Collected data:
# # # #
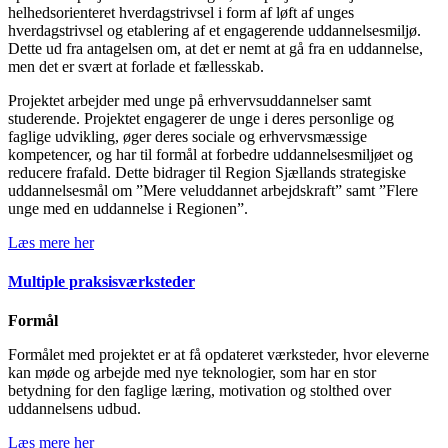
helhedsorienteret hverdagstrivsel i form af løft af unges
hverdagstrivsel og etablering af et engagerende uddannelsesmiljø.
Dette ud fra antagelsen om, at det er nemt at gå fra en uddannelse,
men det er svært at forlade et fællesskab.
Projektet arbejder med unge på erhvervsuddannelser samt
studerende. Projektet engagerer de unge i deres personlige og
faglige udvikling, øger deres sociale og erhvervsmæssige
kompetencer, og har til formål at forbedre uddannelsesmiljøet og
reducere frafald. Dette bidrager til Region Sjællands strategiske
uddannelsesmål om ”Mere veluddannet arbejdskraft” samt ”Flere
unge med en uddannelse i Regionen”.
Læs mere her
Multiple praksisværksteder
Formål
Formålet med projektet er at få opdateret værksteder, hvor eleverne
kan møde og arbejde med nye teknologier, som har en stor
betydning for den faglige læring, motivation og stolthed over
uddannelsens udbud.
Læs mere her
# # # #
**TASK TO CARRY OUT:** Render the text from all the entries above as a Markdown table with the columns Row and Line, giving each line its own numbered row, skipping blank lines and leaving out the pictures.

**ANSWER FOR THE TASK:**
| Row | Line |
|---|---|
| 1 | helhedsorienteret hverdagstrivsel i form af løft af unges |
| 2 | hverdagstrivsel og etablering af et engagerende uddannelsesmiljø. |
| 3 | Dette ud fra antagelsen om, at det er nemt at gå fra en uddannelse, |
| 4 | men det er svært at forlade et fællesskab. |
| 5 | Projektet arbejder med unge på erhvervsuddannelser samt |
| 6 | studerende. Projektet engagerer de unge i deres personlige og |
| 7 | faglige udvikling, øger deres sociale og erhvervsmæssige |
| 8 | kompetencer, og har til formål at forbedre uddannelsesmiljøet og |
| 9 | reducere frafald. Dette bidrager til Region Sjællands strategiske |
| 10 | uddannelsesmål om ”Mere veluddannet arbejdskraft” samt ”Flere |
| 11 | unge med en uddannelse i Regionen”. |
| 12 | Læs mere her |
| 13 | Multiple praksisværksteder |
| 14 | Formål |
| 15 | Formålet med projektet er at få opdateret værksteder, hvor eleverne |
| 16 | kan møde og arbejde med nye teknologier, som har en stor |
| 17 | betydning for den faglige læring, motivation og stolthed over |
| 18 | uddannelsens udbud. |
| 19 | Læs mere her |